1. "I got sick from the food we ate at a restaurant, it did not agree with my stomach. On the freeway on the way home, I just couldn't 'hold it' anymore. My date kindly and quickly pulled off the road on an offramp, and I jumped out. It was desert terrain... No bushes!“
In the cool night air, with only my date's car shielding me from the freeway, I had to relieve myself to end my gastrointestinal torture. When I was done... no toilet paper. My date went to his trunk and retrieved one of his custom-tailored white French-cuff suit shirts that was supposed to be dropped off at the cleaners the next morning... He donated the shirt to my cause. We left the shirt by the road side, BTW.

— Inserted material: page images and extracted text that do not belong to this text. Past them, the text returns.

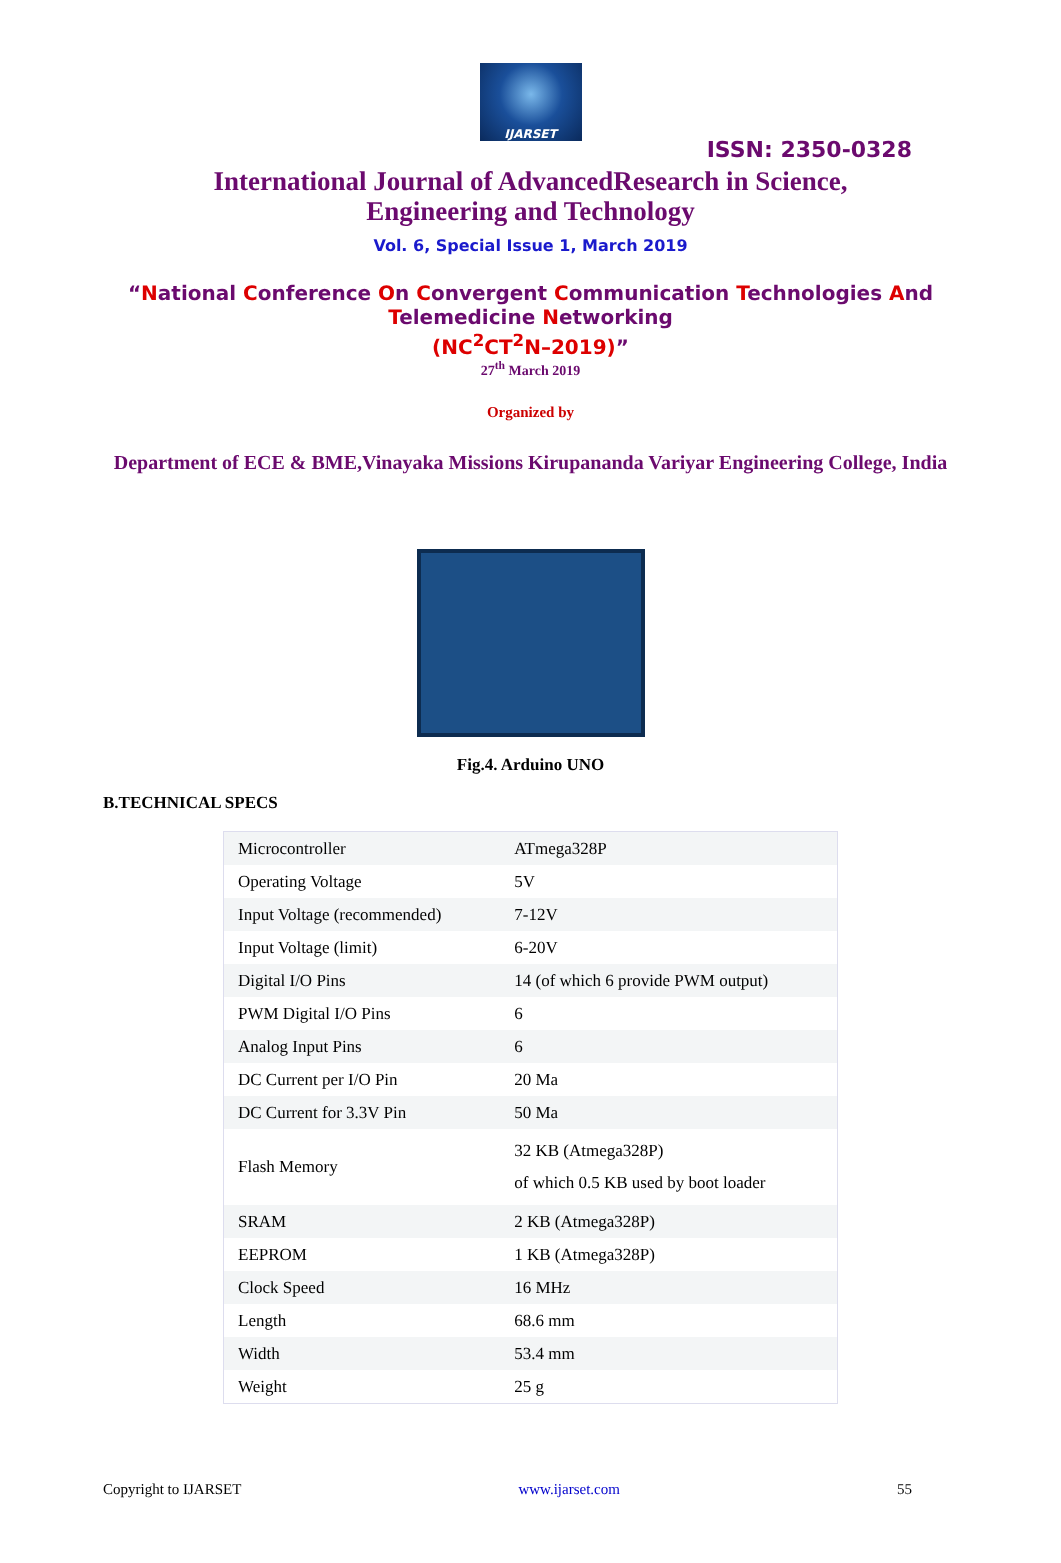IJARSET
ISSN: 2350-0328
International Journal of AdvancedResearch in Science,
Engineering and Technology
Vol. 6, Special Issue 1, March 2019
“National Conference On Convergent Communication Technologies And
Telemedicine Networking
(NC<sup>2</sup>CT<sup>2</sup>N–2019)”
27<sup>th</sup> March 2019
Organized by
Department of ECE & BME,Vinayaka Missions Kirupananda Variyar Engineering College, India
Fig.4. Arduino UNO
B.TECHNICAL SPECS
| Microcontroller | ATmega328P |
| Operating Voltage | 5V |
| Input Voltage (recommended) | 7-12V |
| Input Voltage (limit) | 6-20V |
| Digital I/O Pins | 14 (of which 6 provide PWM output) |
| PWM Digital I/O Pins | 6 |
| Analog Input Pins | 6 |
| DC Current per I/O Pin | 20 Ma |
| DC Current for 3.3V Pin | 50 Ma |
| Flash Memory | 32 KB (Atmega328P) of which 0.5 KB used by boot loader |
| SRAM | 2 KB (Atmega328P) |
| EEPROM | 1 KB (Atmega328P) |
| Clock Speed | 16 MHz |
| Length | 68.6 mm |
| Width | 53.4 mm |
| Weight | 25 g |
Copyright to IJARSET www.ijarset.com 55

Although totally embarrassed and humiliated, I got back into the car. Not only did my date handle the entire situation with compassion (although he still calls me Freeway), he took me back to the restaurant and raised a little hell about the incident their food had just created. We not only continued to date, we married and just celebrated 17 years in April.
2. "I went on a date with a guy who seemed totally normal, and together for the first half of the date, but then he started talking about these flowers that he grew, and how the flowers told him secrets, and expanded his mind, and made him whole. Took me a minute to realize he was saying that he grew pot, and consumed massive quantities of it every day. And it was apparently his whole life. Then he 'forgot' his wallet when the check came. Yeah, that was enough."
3. "On our first date, I had a boy pick me up in an old Bobtail loaded with cattle. The cows were crapping over the side of the truck onto my parents' suburban sidewalk. I married him."
4. "One date I went on, the guy told me that he was addicted to coke."
5. "He was studying a degree in Forensic Science at the time and told me, 'I know how to get rid of a body so no one would ever know it was me, or where to find it.' Needless to say, I didn't pursue this romantic endeavour."
6. "It was his birthday, so I offered to take him out to a nice rooftop restaurant. The drinks came and one of them spilled on the table, he stopped the waitress from wiping it up and proceeded to slurp it off of the table and said 'these drinks ain't cheap' (as though he was paying). Then he spent the rest of the night on his phone.
7. "The 'gentleman' told me that he did not believe in domestic violence as a crime since it was needed to keep women in their place."
8. "He talked like a baby. He put chopsticks in his mouth and pretended to be a mammoth."
9. "He apologized for slavery over dinner."
10. "It was wing night, we ordered 40 wings, he left me four. Just four."